Parece que não é o que está acontecendo. A imprensa, em especial a global, já sabe como Brito vai decidir a questão do desmembramento e outros que tais. Isso quer dizer que o juiz já decidiu? Diante disso ele deveria posicionar-se de forma diferente …
A mesma imprensa faz uma pressão bárbara quuantoà suspeição do Toffoli. Não se vê manifestação qto a GM, mto mais comprometido.
Isso é simplesmente vergonhoso. É um verdadeiro espetáculo circense e esses senhores se prestam a tal.
Neste sábado, 4 de agosto, com tempo mais livre, passo a navegar pela internet a procura de análises coerentes com a lógica, a respeito do voto do Gurgel.
Não achei muita coisa, ou eu estava com preguiça. Pensei em achar neste espaço, mas infelizmente a última postagem é anterior ao início do julgamento.
Causa-me espécie o voto do procurador geral. Após tantos meses de "trabalho", esperava que o responsável pela acusação apresentasse alguma sustentação lógica para pedir a condenação dos réus.
Afinal, como muitos dizem, a opinião pública esperava dele essa responsabilidade com o ofício.
Mas eis que, numa mistura de incompetência com desleixo, o procurador apresenta um texto eivado de adjetivos e frases de efeito, repetindo o mantra das oposições – a política e a da mídia, conhecida como PIG – ao longo dos últimos anos.

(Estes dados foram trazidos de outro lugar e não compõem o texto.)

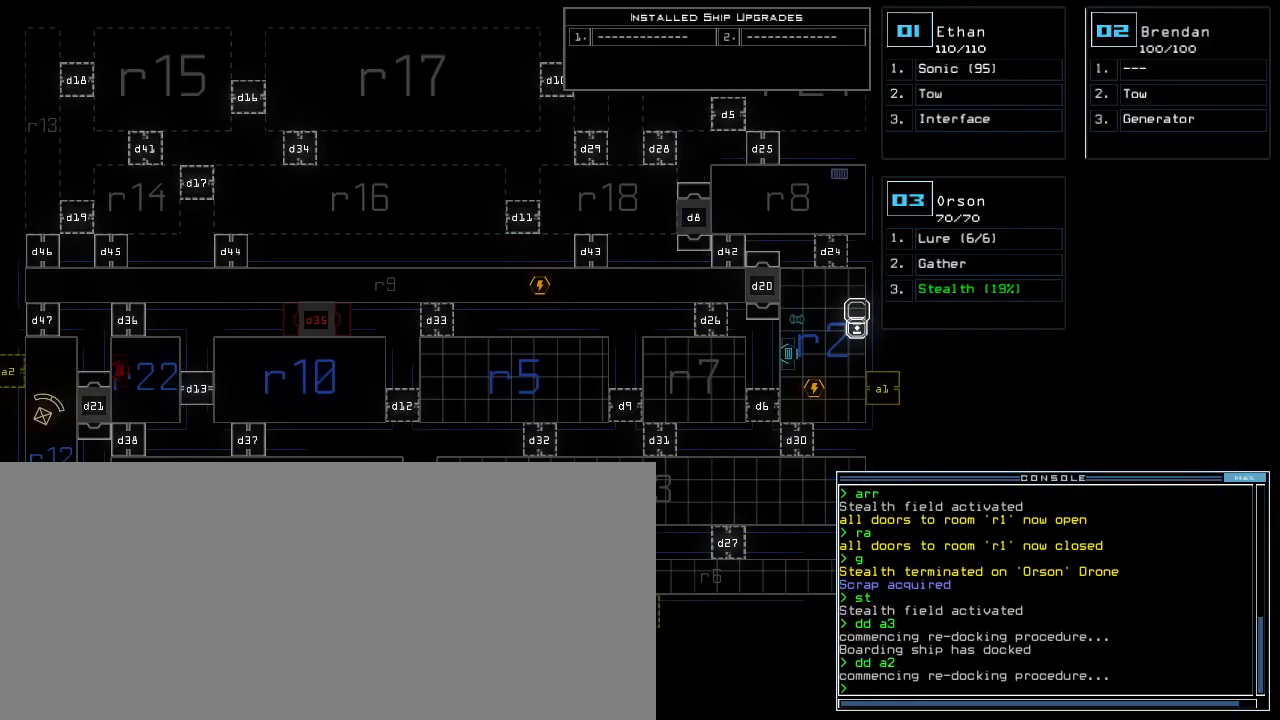
{"keys": ["left"], "events": [[133, "3", "down"], [167, "down", "down"], [217, "3", "up"], [217, "left", "down"], [500, "down", "up"]]}
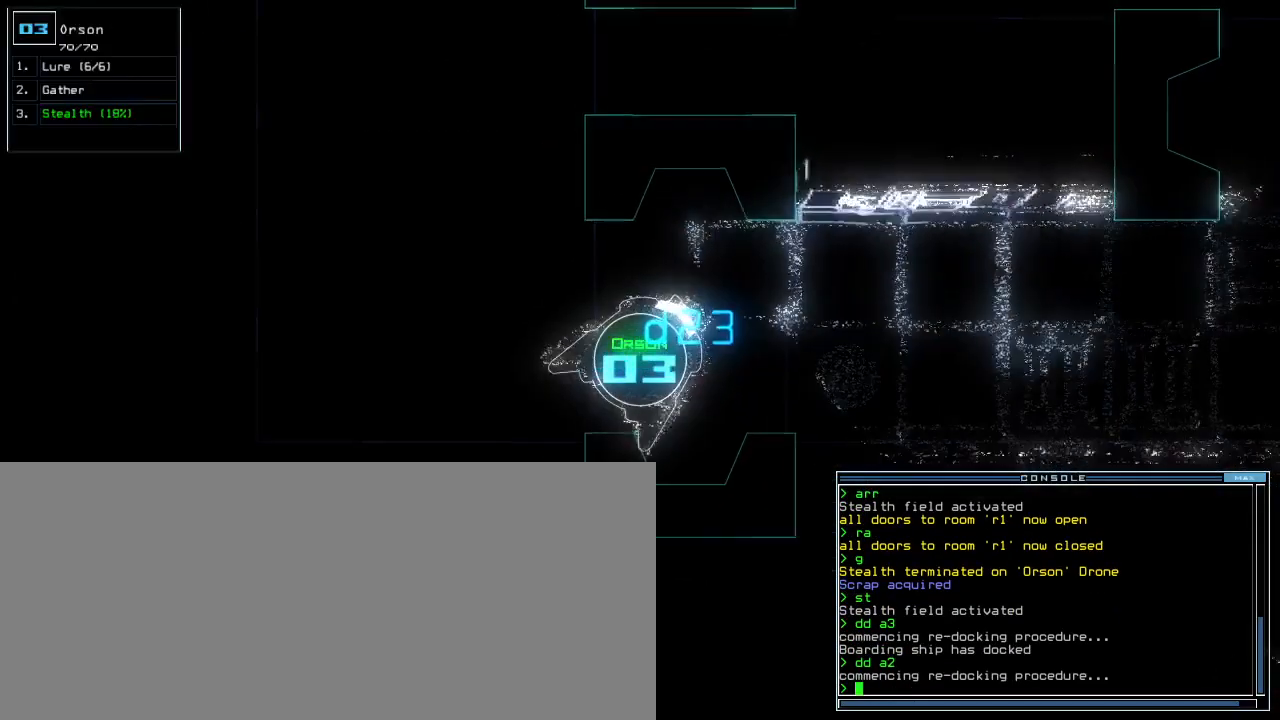
{"keys": ["left", "up"], "events": [[100, "up", "down"]]}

Admitindo minha incompetência em compreender a técnica de um julgamento, registro que salvo melhor juízo a sustentação oral do procurador era apenas um rito, e que toda a produção de provas está registrada nos autos, a permitir aos ministros do Supremo julgar, efetivamente, o tal "mensalão", famoso pela vontade dos adversários do governo.
Se não for isso, a peça apresentada pelo Gurgel é totalmente inepta. E exigirá dos ministros o trabalho que deveria ser do ministério público. Talvez, o trabalho do ministro Joaquim Barbosa, que despachou pelo país várias petições cumpridas por inúmeros juízes, e por outras autoridades policiais e técnicas, venha trazer luz às acusações contra os réus.
Neste caso, Gurgel foi apenas um coadjuvante de luxo, haja vista que seu trabalho é de uma pobreza técnica vexatória e sem nenhuma qualidade probatória.
Resta-me neste momento uma sensação de que continuamos a ser um país da hipocrisia.
Pergunta que não quer calar:
Se a condenação do ex-chefe da casa civíl, Zé Dirceu, no STF for sem provas, e apenas um julgamento político como quer a imprensa, poderá o Zé Dirceu pedir asilo político em algum país estrangeiro?
DSuas questões:
1-Nem os ministros agüentaram o requentado do mensalão e caíram no sono.
2- Pode ser o julgamento do século, mas do século 14 em que havia o caça as bruxas.